Document excerpt:
Lithium shares crater as sentiment for battery material turns
Alex GluyasJun 1, 2022 – 5.44pmShares in ASX-listed lithium companies fell sharply on Wednesday following predictions from Goldman Sachs that the price of the material would fall and efforts by Argentina, a major producer, to crack down on alleged under-pricing of exports.
Pilbara Minerals led the sell-off, diving 22 per cent to $2.30 in its worst session since April 2015. Liontown Resources tumbled 19.1 per cent to $1.14, the largest drop since August 2019 for the shares, and Allkem fell 15.4 per cent to $11.60, the biggest drop in more than seven years.
The rapid declines followed news that Argentina’s customs agency had set a new reference price of $US53 per kilogram for lithium carbonate exports in an effort to reduce alleged under-quoting of exports.
“This is the government cracking down on exporters under-quoting prices on their customs forms,” Richard Coppleson, a Bell Potter strategist, said in a note referring to the broker’s view on the move by Argentine customs.
The change comes in response to irregularities detected in shipments over the past two years and aims to prevent under-invoicing and enhance transparency.
The reference price “is essentially a mechanism for customs to request the integrity of contract pricing where there is a large variance,” Citigroup said.
Argentina currently has the biggest pipeline of lithium projects in the world, according to Bloomberg, with its exports of lithium carbonate exceeding 27,000 metric tonnes last year.
While Bell Potter noted Argentina’s move isn’t a price cap, and it isn’t in the Argentinian government’s best interest to restrict lithium exports, the broker acknowledged that the reference price provides a floor price for tax purposes.
It also shows a major lithium exporter becoming more involved in the sector, which is seen by many as a risk.
The pressure on lithium companies also followed a research note from Goldman Sachs which declared that the battery metals market has peaked after a feverish run through the pandemic.
“Investors are fully aware that battery metals will play a crucial role in the 21st century global economy,” Goldman analysts including Nicholas Snowdon and Aditi Rai said in the broker note. “Yet despite this exponential demand profile, we see the battery metals bull market as over for now.”

Exercises to complete:
1) In the article on lithium shares, how far did Pilbara Minerals fall, and to what price?
2) According to the article on lithium shares, why did Argentina's customs agency set a new reference price for lithium carbonate exports?
3) Continue the article on lithium shares from its final paragraph.
The listing that comes next is from an unrelated source.

Records provided:
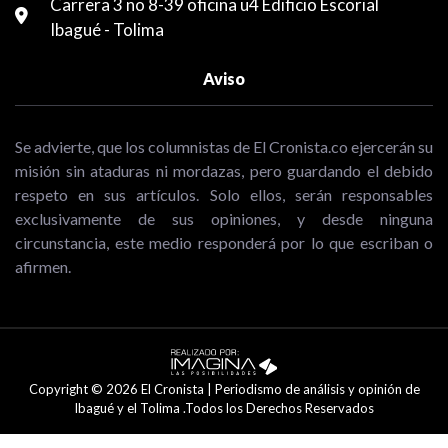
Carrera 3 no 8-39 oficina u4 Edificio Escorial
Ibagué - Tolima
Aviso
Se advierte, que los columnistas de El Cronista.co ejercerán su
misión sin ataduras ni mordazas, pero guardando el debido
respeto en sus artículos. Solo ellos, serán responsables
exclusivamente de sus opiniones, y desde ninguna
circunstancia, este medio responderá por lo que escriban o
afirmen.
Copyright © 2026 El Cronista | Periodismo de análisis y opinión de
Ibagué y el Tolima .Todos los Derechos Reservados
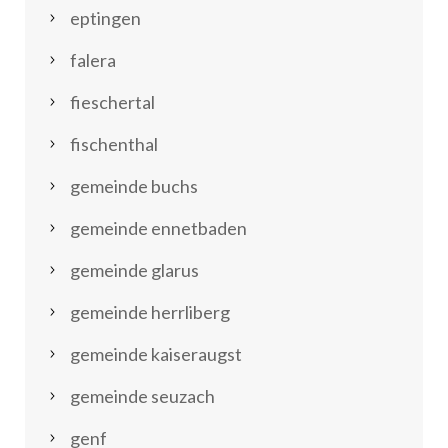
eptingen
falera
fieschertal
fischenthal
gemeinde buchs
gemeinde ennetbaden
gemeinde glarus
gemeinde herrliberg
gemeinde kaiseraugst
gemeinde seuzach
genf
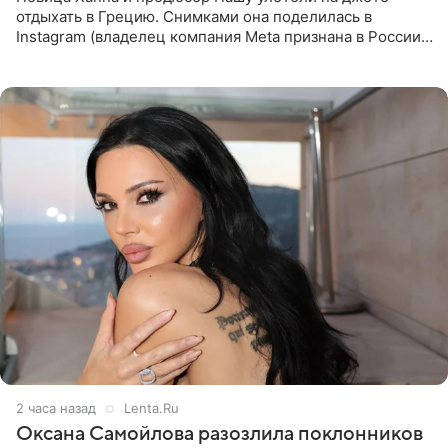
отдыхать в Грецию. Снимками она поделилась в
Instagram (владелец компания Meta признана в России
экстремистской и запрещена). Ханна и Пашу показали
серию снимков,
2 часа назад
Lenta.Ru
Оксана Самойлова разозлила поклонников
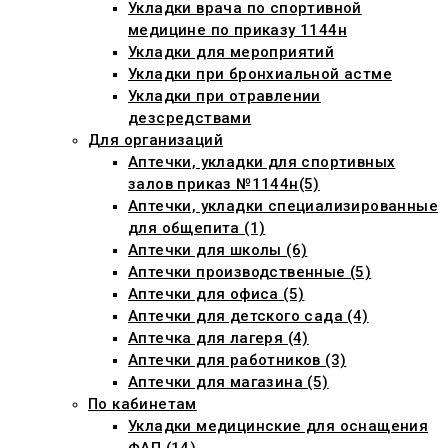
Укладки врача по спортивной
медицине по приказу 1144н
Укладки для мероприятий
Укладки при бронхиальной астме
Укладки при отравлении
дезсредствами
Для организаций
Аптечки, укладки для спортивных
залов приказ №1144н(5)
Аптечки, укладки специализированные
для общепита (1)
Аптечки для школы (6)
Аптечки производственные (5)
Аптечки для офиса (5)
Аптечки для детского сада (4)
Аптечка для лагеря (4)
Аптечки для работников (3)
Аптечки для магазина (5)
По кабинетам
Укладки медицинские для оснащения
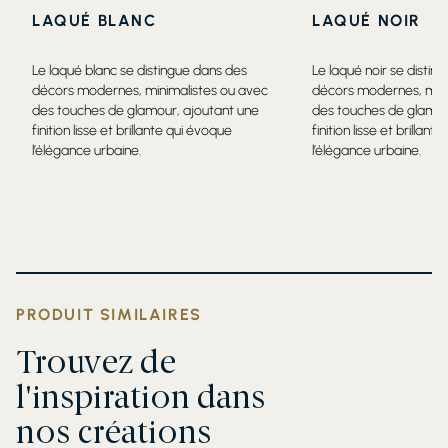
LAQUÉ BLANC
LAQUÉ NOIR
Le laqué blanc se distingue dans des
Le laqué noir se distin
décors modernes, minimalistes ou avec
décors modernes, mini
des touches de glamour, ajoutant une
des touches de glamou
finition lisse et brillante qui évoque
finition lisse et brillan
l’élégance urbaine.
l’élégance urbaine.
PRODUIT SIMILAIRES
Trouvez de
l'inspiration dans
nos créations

Responses:
1) It fell 22 per cent to $2.30.

2) The agency set it in response to irregularities found in shipments over the past two years. Its aim was to reduce alleged under-quoting of export prices on customs forms, prevent under-invoicing and improve transparency.

3)
The broker forecast a “sharp correction” in lithium prices which it expects to average under $US54,000 a tonne this year, down from a spot price of over $US60,000 per tonne. Goldman predicted prices will fall to an average of just over $US16,000 in 2023.
“A surge in investor capital into supply investment tied to the long term EV demand story, [is] essentially trading a spot driven commodity as a forward-looking equity,” Goldman analysts said.
“That fundamental mispricing has in turn generated an outsized supply response well ahead of the demand trend in focus.”
Lithium prices have soared over the past year due to surging demand for electric vehicles which has sparked concerns about supply shortages.
Credit Suisse analysts also said they believe the lithium price rally is coming to an end and that prices will begin to retreat as the supply shortage fades.
The broker lowered its price targets and ratings for Allkem and Pilbara Minerals, suggesting that investors should cash in their winnings.
There were also reports this week that Chinese automaker BYD intends to buy six lithium mines in Africa.
The company estimates that the mines will produce about 1 million tonnes of lithium carbonate, giving it enough raw material to build at least 27.78 million electric vehicles which could satisfy BYD’s needs for the next 10 years.